WORK TASK: Using the African Violet care text, explain why diluted fertilizer should stand overnight in an open container before use. Answer in one to three sentences.

You will typically need to re-pot African Violets every six months to a year. This is necessary to keep the plants pot bound and in bloom. The change in soil will also get rid of fertilizer salts that can become harmful if you allow them to accumulate. You should re-pot African Violets as soon as you can if they develop a neck, meaning the lower part of the central stalk does not have leaves. Cover this neck with soil when you repot the plant, so it can grow roots.

Feeding
African violets grow best in rich soil and they require regular fertilization. You should fertilize them after each watering if they are in a soil-less medium. Fertilizers made specifically for African Violets are commercially available, but you can also use general fertilizer by following some additional instructions.

Use a general liquid fertilizer on African Violets such as 20-20-20 fertilizer, which contains 20 percent nitrogen, 20 percent phosphorus and 20 percent potassium. The NPK system of fertilizer classification lists the percentage of nitrogen in the fertilizer first, followed by the percentage phosphorus and then the percentage of potassium. Dilute the fertilizer to half the concentration recommended by the manufacturer and allow the mixture to stand overnight in an open container. This will allow the chlorine in the tap water to evaporate and reach room temperature. This step is important because African Violets are very sensitive to chlorine as well as hot or cold water.

Propagation
African Violets are difficult to grow from seed, so collectors typically propagate these plants by some other method. Cuttings taken in the spring are the most common method of propagating African Violets. This generally involves selecting a firm leaf with a healthy appearance. Snap or cut the leaf off at the stem, which is known scientifically as the petiole. Trim the petiole to a length of one to one half inches. Poke a hole in the potting medium with a pencil and place the free end of the petiole in the medium. Push the medium around the hole to close it, and water the petiole thoroughly.

The base of the petiole should produce roots within one month under ideal conditions. Leaves should appear above the surface within one month after the roots form. The mother plant should produce more plants within six months after planting the leaf cutting. You can repot the young plants when they produce at least two leaves.

You can also propagate African Violets by division. This procedure generally requires you to split the crown of the plant into several sections with a clean, sharp knife. Ensure that each division has an equal portion of the roots to give the divisions the best change of taking root. Plant the divisions in the potting medium of your choice.

Pruning
The fleshy leaves of African Violets contain more water and nutrients than other types of leaves. This means that removing the leaves from an African Violet is more damaging to the plant. Remove only leaves that are damaged or dying by gently rocking the petiole back and forth to detach it from the stem. Remove faded flowers and dead stems with a similar technique.

Secondary crowns, commonly known as suckers, often develop on the main crown of an African Violet. Poke the sucker out of the main crown if you wish to destroy it, or prod it loose gently if you wish to repot the sucker. You will need to divide the two crowns using standard division techniques if the sucker has reach a mature size.

The only time you should perform true pruning on an African Violet is when you are trying to force a plant with a single crown to develop suckers. This is typically necessary when you wish to propagate a plant that does not breed true from leaf cuttings. You will prune the crown in these cases to produce a trailer, which will develop multiple suckers. These suckers will breed true when you remove and repot them.

Varieties
African Violets are a highly cultivated species and thousands of cultivated varieties currently exist. The greatest differences between these cultivars are the colors and shapes of the flowers. The original species of African Violets produce flowers with only one color, but the “Fancy Pants” cultivar has frilled flowers that are red and white. The “Pip Squeak” cultivar is very small and produces a single pink flower with a bell shape.

RECORD SET:
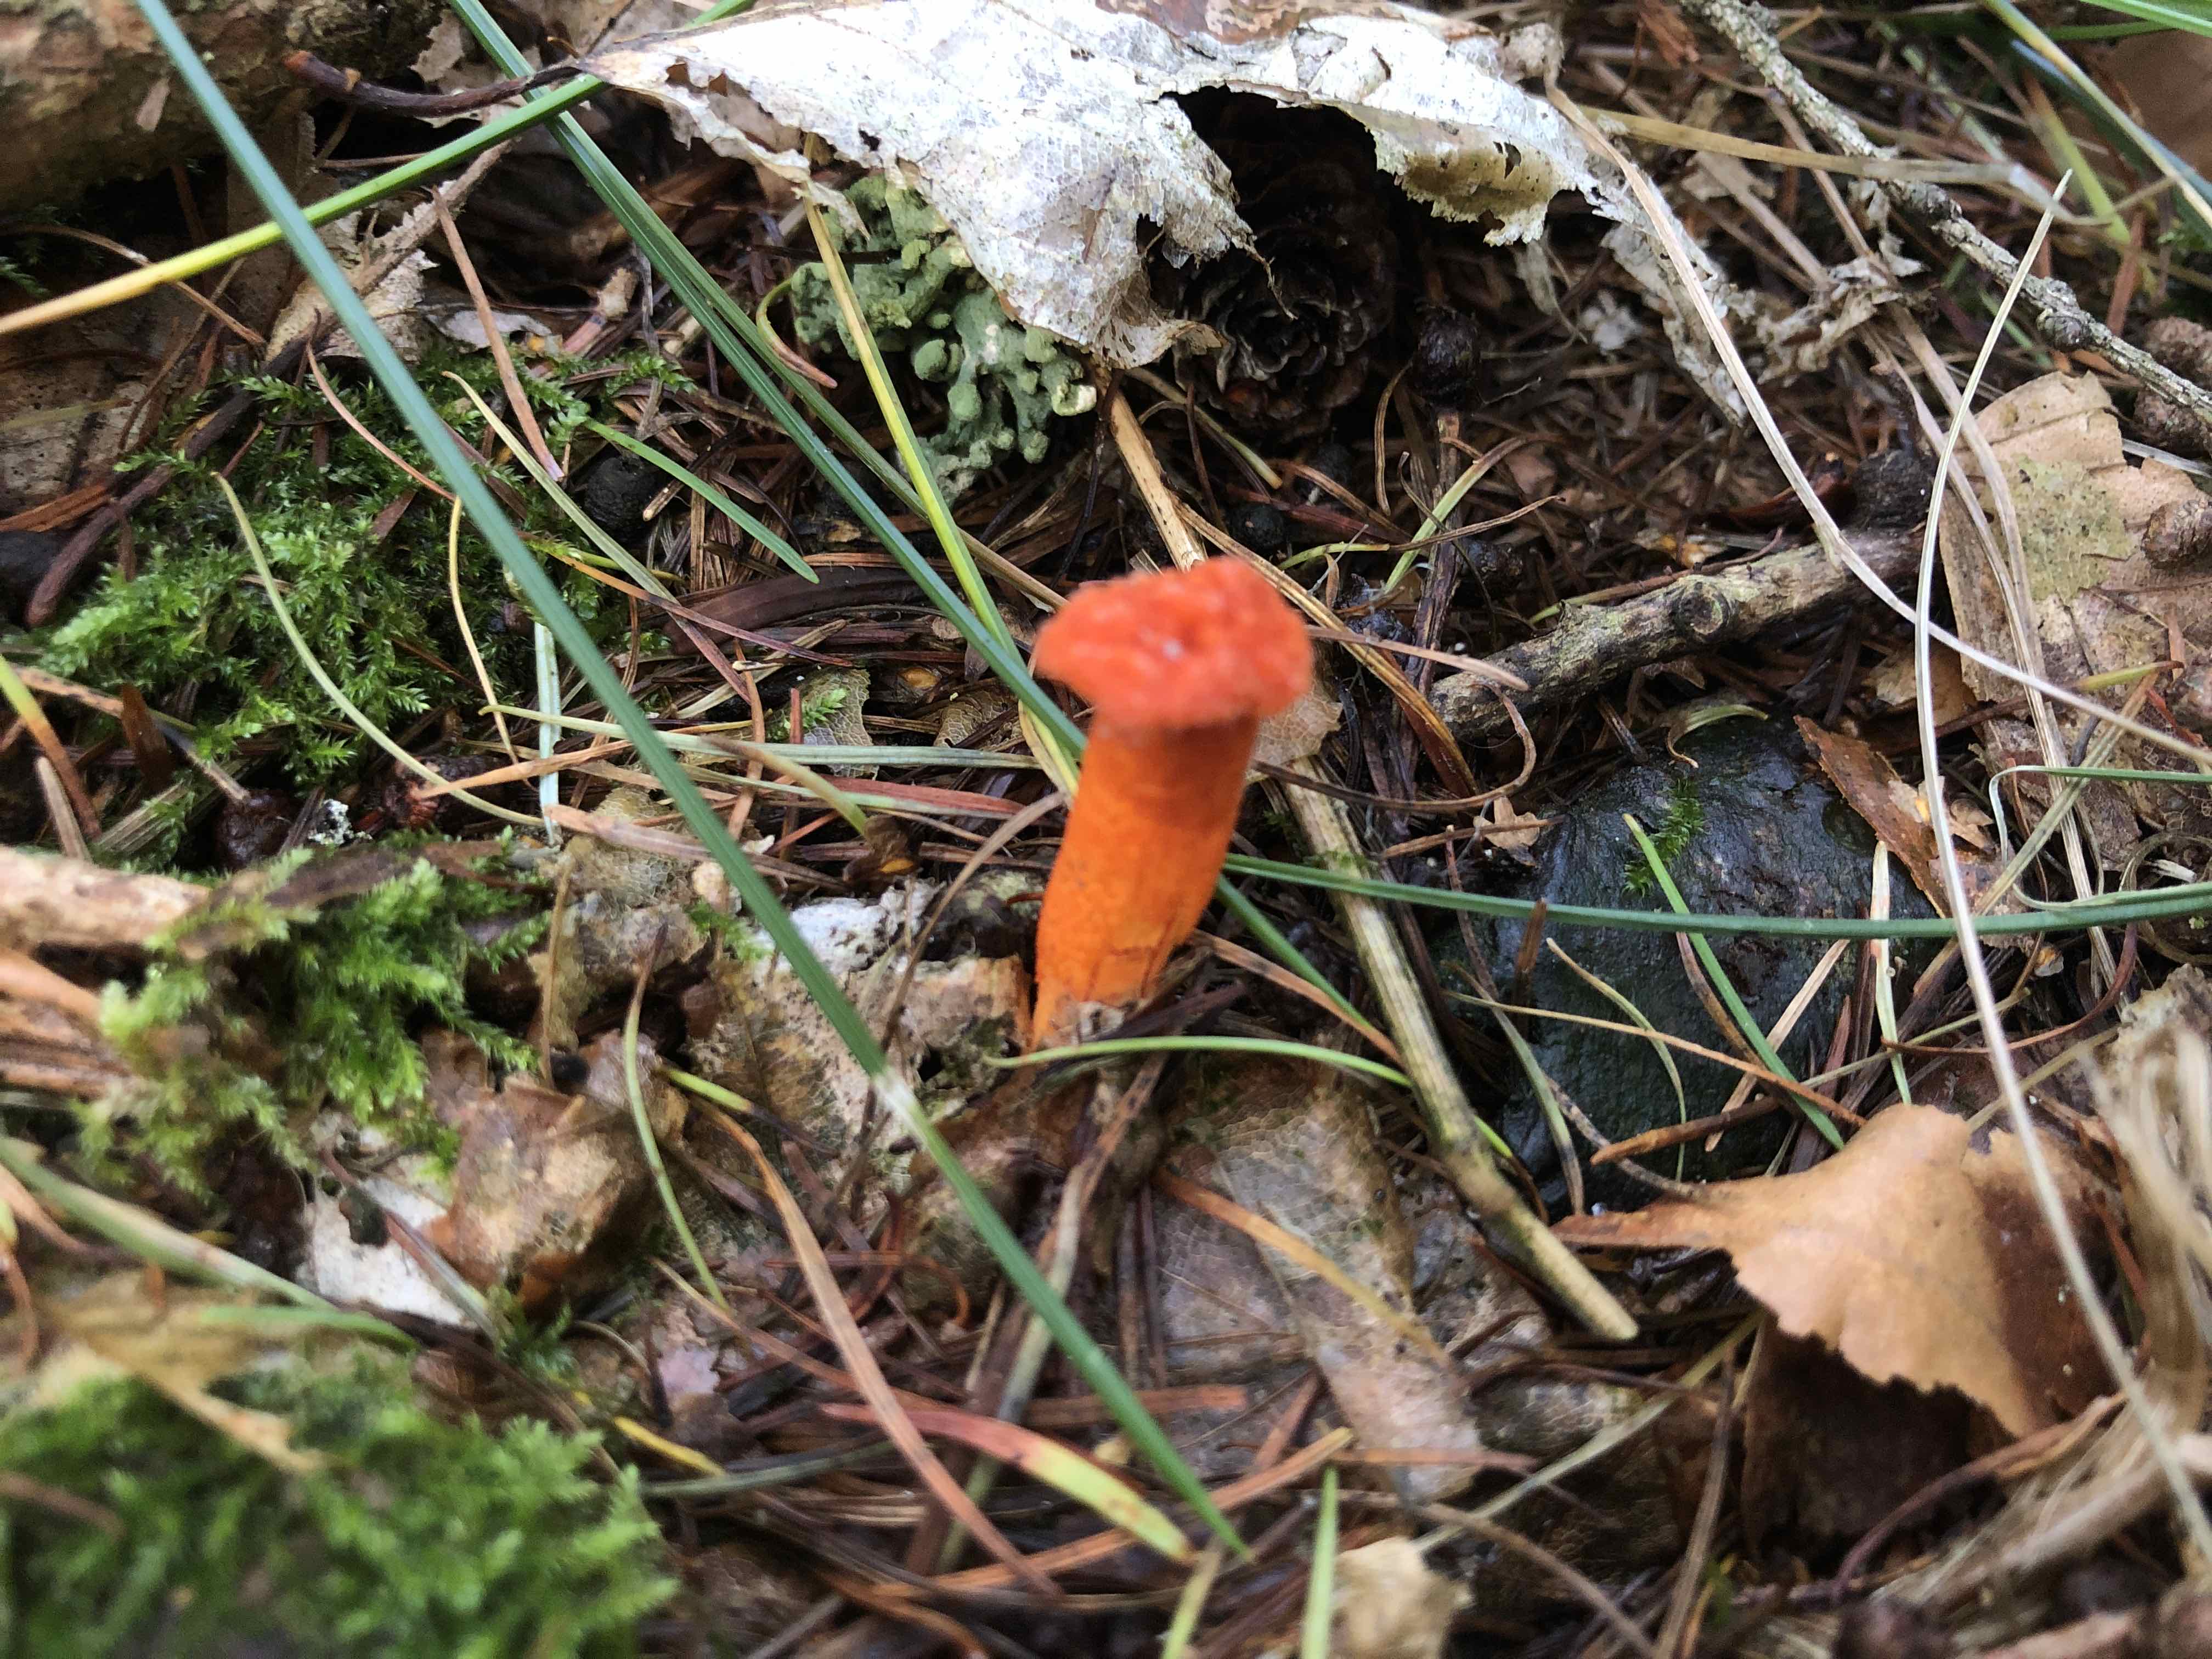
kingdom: Fungi
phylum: Ascomycota
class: Sordariomycetes
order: Hypocreales
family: Cordycipitaceae
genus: Cordyceps
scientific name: Cordyceps militaris
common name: puppe-snyltekølle
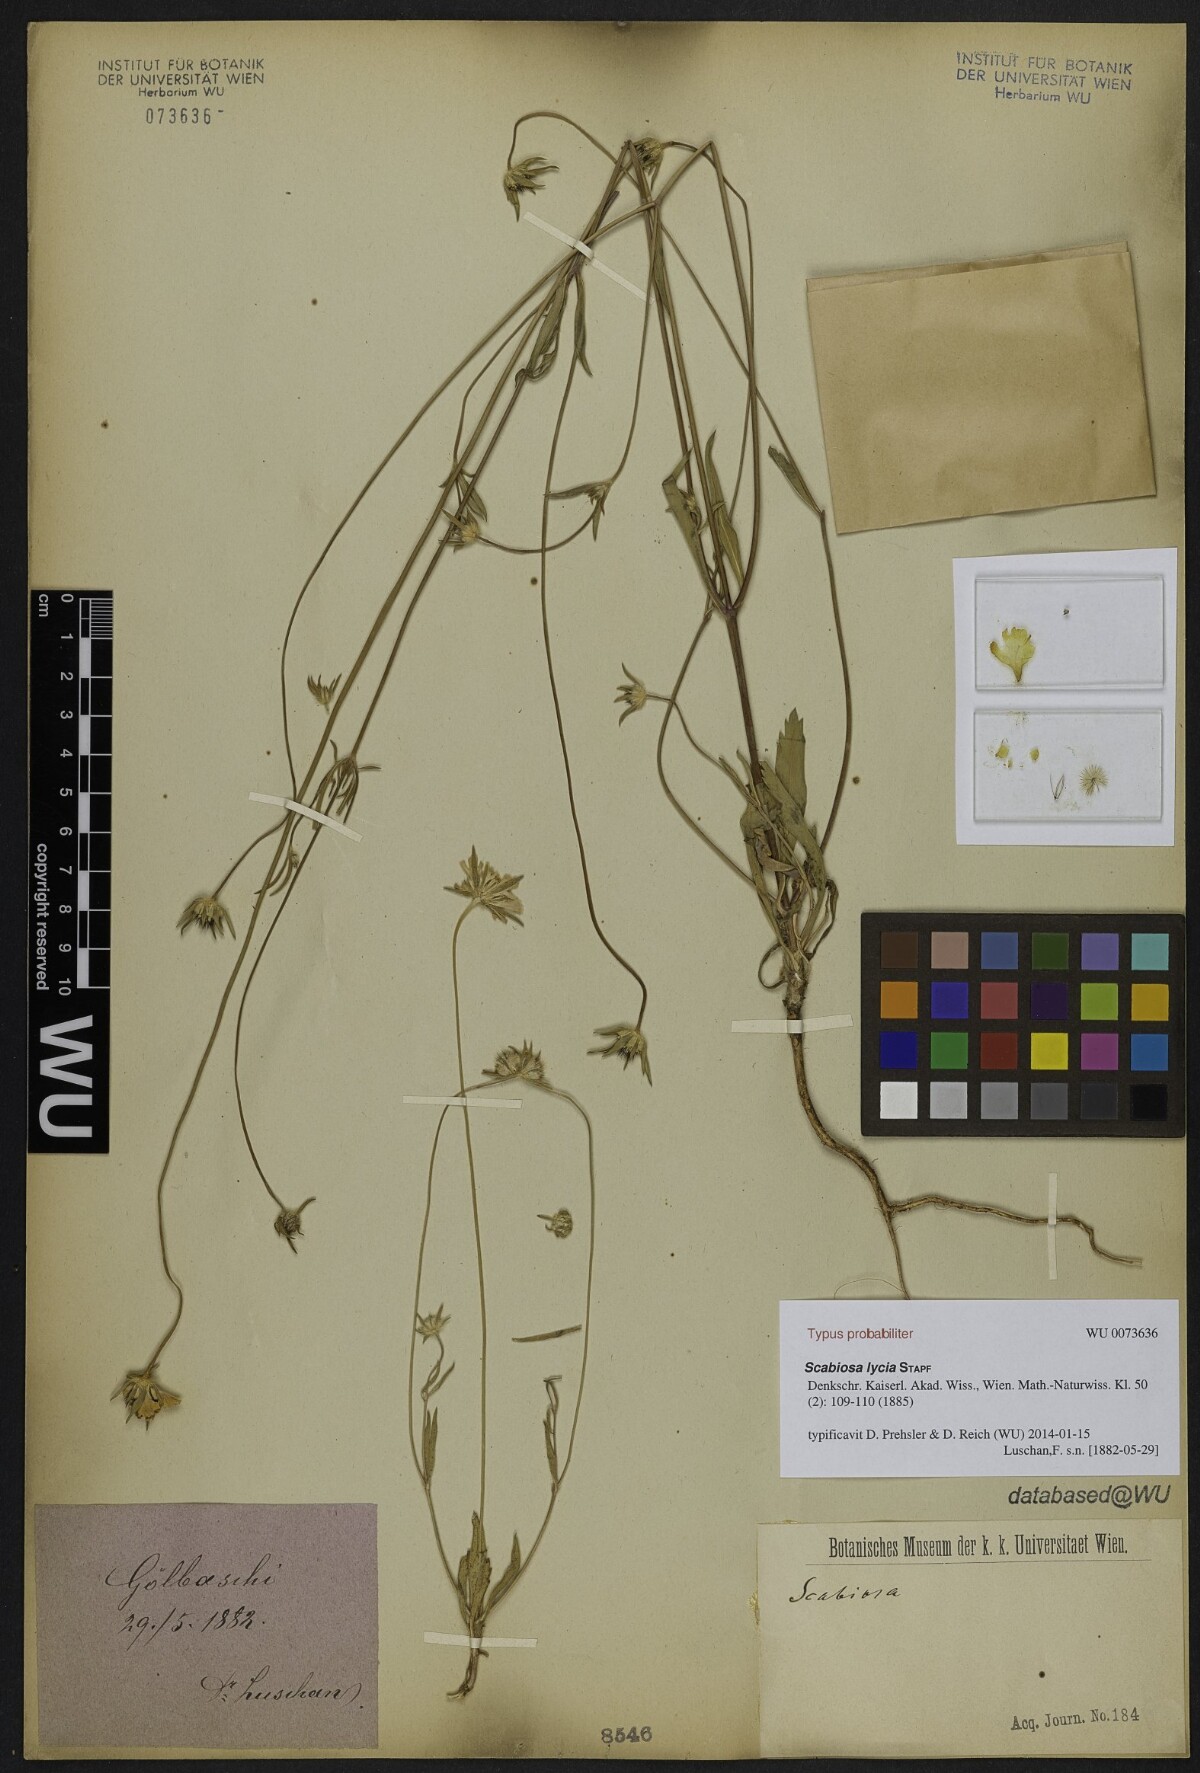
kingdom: Plantae
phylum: Tracheophyta
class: Magnoliopsida
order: Dipsacales
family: Caprifoliaceae
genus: Lomelosia
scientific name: Lomelosia lycia
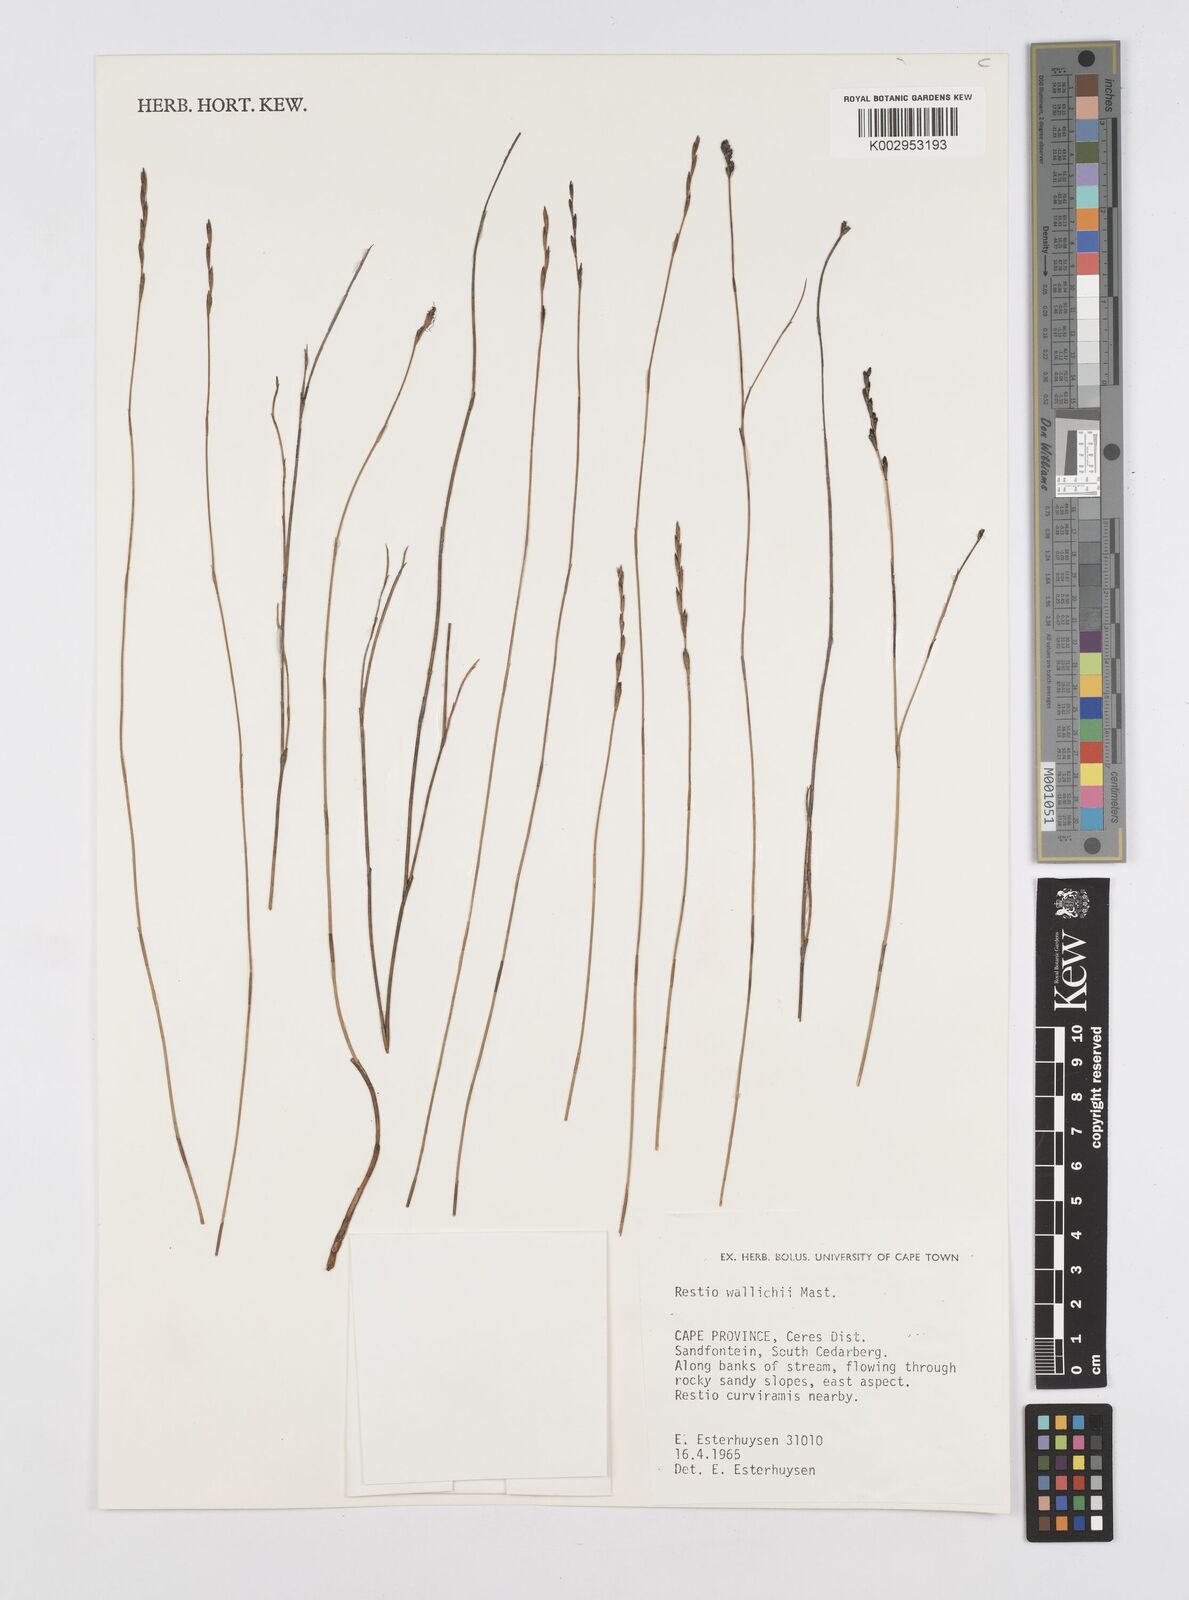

ANSWER FOR THIS EXERCISE: Standing overnight lets the chlorine in the tap water evaporate and lets the mixture reach room temperature. This matters because African Violets are very sensitive to chlorine and to hot or cold water.